Once again living the DeLorean daydream

Colin Dalton, co-owner of the Duke of Duckworth and a friend of the family, has a DeLorean

"Hey Colin, I have a ridiculous request. . . can I sit in the DeLorean DMC-12 and film it?" Knowing me and what I do, he quickly agreed.

We had a quick chat about the car and we did a short interview. I did a little bit of shtick for the "news" story and we posed for a pic.

While showing it off to people I was asked if that's the first time I've sat in a DeLorean.

No, it wasn't it.

In fact, it wasn't even the first time I sat in THAT DeLorean.

A long, long time ago my stepfather, Tom Jackson, ended up with one. Back in the late 1970s, Tom started his own import auto garage, TJ's Place.

Throughout his 35 years in business, a lot of high-end and exotic cars rolled in and out of the bays of Spencer Street and later Harbourview Avenue in the east end of St. John's.

On any given day, the garage was a sea of Volkswagens, Mercedes-Benzes, BMWs, Volvos, Porches and the occasional Ferrari.

But none of those cars caught my attention like the DeLorean DMC-12. All thanks to a man named Karl Kenny, who imported one in the early Nineties.

Turned out the DMC-12's engine block had a crack in it so Tom took a look at it. Luckily, the DeLorean shared similar engine blocks with Renault, Peugeot and Volvo. Using a low-mileage V6 engine, recently removed from Lewis Ayre's Volvo, Tom successfully made the transplant.

The DeLorean was revived and thus belonged to Tom. It's not really a cruising-around-St. John's sort of car so he rarely drove it. Mainly he kept it on display at TJ's Place.

As a young boy and a teenager, I couldn't walk into the shop without taking a look, and a seat, in that DMC-12, the only rule being don't touch it.

One of the unique features of the car is that it doesn't have paint; it's made of stainless steel. Not an ideal feature in a rare car that causes people's heads to turn and ultimately running their grubby hands all over it. This tended to leave owners cursing as they constantly cleaned fingerprints off it.

As I got older - older being 13 - I got it into my head that I was going to buy the DeLorean, make the purchase and drive down to the 1996 Olympics in Atlanta.

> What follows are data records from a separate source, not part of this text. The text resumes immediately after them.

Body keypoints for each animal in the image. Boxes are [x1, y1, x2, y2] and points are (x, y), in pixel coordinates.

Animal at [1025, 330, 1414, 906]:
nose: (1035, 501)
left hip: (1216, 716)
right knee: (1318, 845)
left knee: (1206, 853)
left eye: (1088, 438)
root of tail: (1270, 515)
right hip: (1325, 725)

Like my late grandfather Doug, I too love the games. What a road trip. The gull-wing doors heading down the Interstate towards a summer sports party. Tom even offered to set up a payment plan as early as my 14th birthday to help get the ball rolling.

Sadly, I felt my money was better spent renting Nintendo games or buying fries and shakes at McDonald's.

With no phones or tablets to keep teens occupied in the early '90s, I spent a lot of time in the dark showroom on Harbourview Avenue sitting in the front seat of that DMC-12, both hands on the wheel pretending to drive it, trying to get it up to 88 miles an hour.

I invested a fair bit of time into the daydream that I owned it and immediately impressed others with my Back to the Future car. TJ gave me a few rides in it, but I never got to drive it.

In the mid-90s, Tom sold my beloved DeLorean. I was heartbroken … well, about as heartbroken as a teenager who lost his first love. To be honest, until Oct. 21, 2015, I hadn't thought about that DeLorean in a long, long time.

While sitting in Colin's garage last week he went through an old briefcase and found an old bill - he couldn't find the original bill of sale - but at the top is the familiar blue TJ's Place logo, Toms unique handwriting detailing the work done on the DMC-12.

Colin did offer to sell it to me. Alas I cannot, that car is a part of my past and not my future.

That … and I don't have enough money.

But the picture of me and Colin standing next to it brought back a lot of fond memories. It may not have been a time machine but that DeLorean certainly took me back to the past.